*** Data listing Section Begins ***

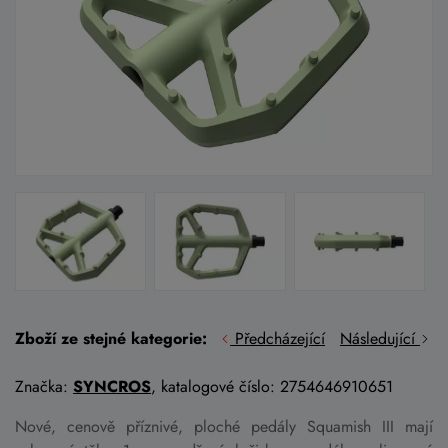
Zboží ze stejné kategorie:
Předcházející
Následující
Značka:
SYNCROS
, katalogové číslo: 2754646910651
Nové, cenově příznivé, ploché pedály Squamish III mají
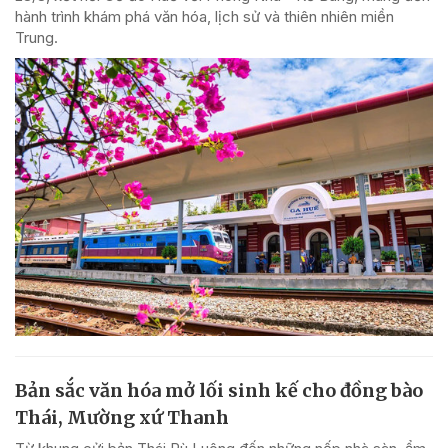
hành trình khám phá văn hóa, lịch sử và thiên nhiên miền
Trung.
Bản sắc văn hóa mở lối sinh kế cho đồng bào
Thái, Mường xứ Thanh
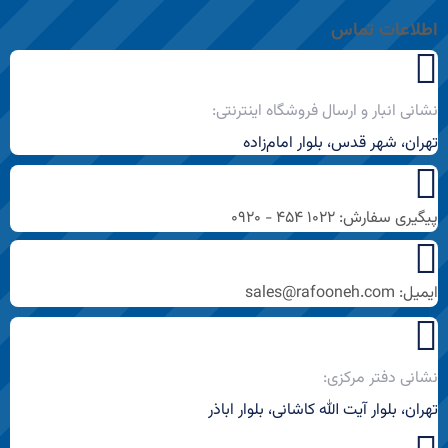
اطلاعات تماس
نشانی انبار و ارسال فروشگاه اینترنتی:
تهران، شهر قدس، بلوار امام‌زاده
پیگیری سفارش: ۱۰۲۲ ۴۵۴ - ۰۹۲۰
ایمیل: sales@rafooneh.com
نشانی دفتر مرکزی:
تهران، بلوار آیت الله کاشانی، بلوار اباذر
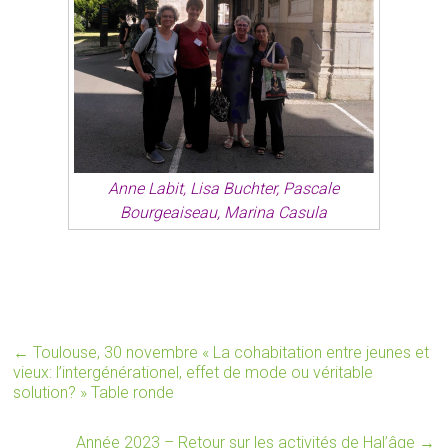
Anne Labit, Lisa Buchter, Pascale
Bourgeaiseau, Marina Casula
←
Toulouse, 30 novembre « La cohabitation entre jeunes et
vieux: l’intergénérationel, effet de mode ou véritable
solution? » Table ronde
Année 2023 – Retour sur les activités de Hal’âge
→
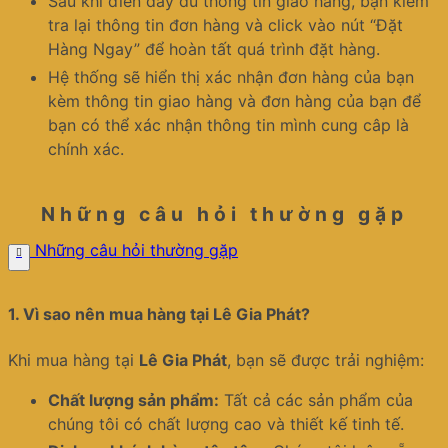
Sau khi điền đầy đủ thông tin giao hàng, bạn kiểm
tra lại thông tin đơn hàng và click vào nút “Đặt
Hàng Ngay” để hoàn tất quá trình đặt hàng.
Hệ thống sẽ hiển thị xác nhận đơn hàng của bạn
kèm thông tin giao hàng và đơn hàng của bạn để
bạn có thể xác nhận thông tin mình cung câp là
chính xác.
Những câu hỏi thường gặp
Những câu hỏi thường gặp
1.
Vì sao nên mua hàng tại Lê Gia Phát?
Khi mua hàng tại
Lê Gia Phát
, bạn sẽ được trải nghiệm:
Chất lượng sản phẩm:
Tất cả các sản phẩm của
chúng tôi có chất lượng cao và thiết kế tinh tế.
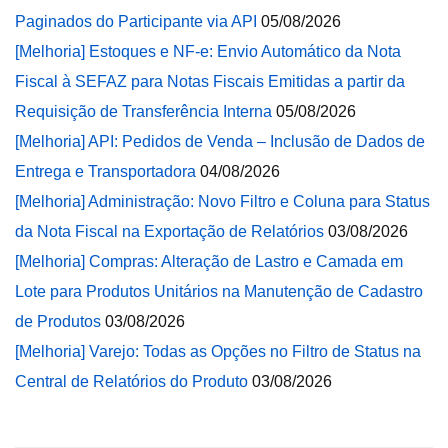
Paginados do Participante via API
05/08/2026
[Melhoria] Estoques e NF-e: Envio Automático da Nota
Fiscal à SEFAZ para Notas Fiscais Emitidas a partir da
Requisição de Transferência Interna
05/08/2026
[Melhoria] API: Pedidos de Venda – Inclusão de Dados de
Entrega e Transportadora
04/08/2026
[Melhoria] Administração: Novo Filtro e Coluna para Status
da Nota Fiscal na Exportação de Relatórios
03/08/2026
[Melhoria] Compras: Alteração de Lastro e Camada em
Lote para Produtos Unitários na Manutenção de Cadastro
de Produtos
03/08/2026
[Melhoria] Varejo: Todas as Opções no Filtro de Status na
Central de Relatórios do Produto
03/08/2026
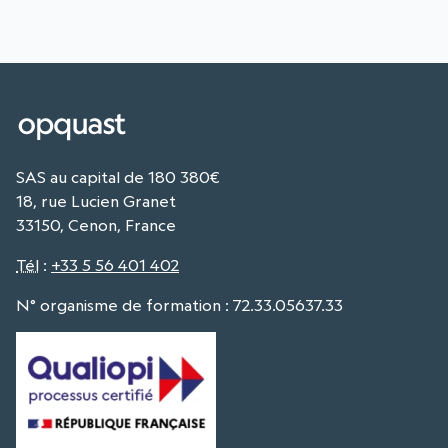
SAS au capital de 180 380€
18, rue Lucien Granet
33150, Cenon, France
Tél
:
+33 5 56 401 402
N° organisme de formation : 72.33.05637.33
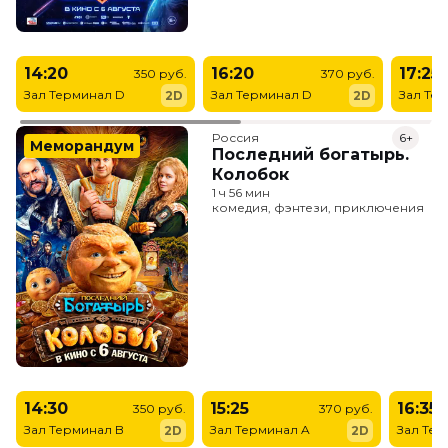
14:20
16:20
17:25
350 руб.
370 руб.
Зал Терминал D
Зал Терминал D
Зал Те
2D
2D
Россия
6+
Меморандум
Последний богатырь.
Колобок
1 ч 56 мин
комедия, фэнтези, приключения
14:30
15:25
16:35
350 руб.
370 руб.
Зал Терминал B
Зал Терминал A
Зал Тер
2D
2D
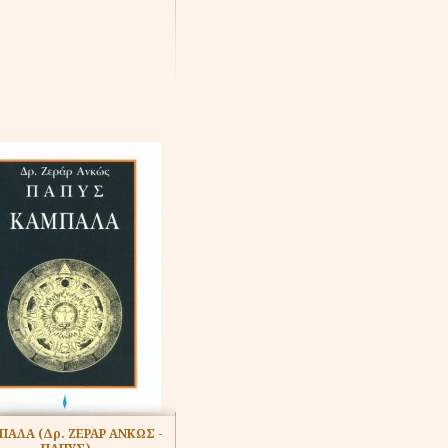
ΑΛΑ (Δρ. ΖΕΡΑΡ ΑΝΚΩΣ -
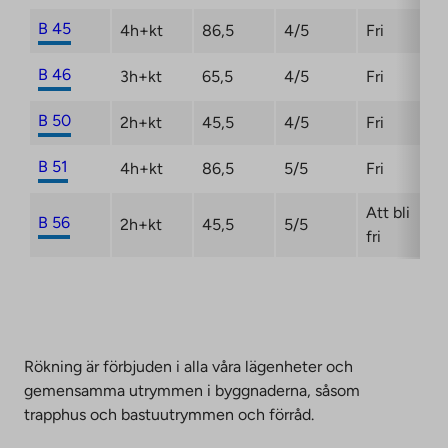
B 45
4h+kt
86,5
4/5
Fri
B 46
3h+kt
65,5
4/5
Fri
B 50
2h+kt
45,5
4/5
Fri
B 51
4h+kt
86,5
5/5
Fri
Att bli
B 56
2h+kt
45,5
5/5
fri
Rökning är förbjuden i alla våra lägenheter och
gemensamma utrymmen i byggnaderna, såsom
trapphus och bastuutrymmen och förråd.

*** Data listing Section Ends ***

__About this exercise__:
Return the data word for word, from its beginning through the line containing "Thái, Mường xứ Thanh", including that line, and omit the pictures.

__Output of the task__:
Zboží ze stejné kategorie:
Předcházející
Následující
Značka:
SYNCROS
, katalogové číslo: 2754646910651
Nové, cenově příznivé, ploché pedály Squamish III mají
hành trình khám phá văn hóa, lịch sử và thiên nhiên miền
Trung.
Bản sắc văn hóa mở lối sinh kế cho đồng bào
Thái, Mường xứ Thanh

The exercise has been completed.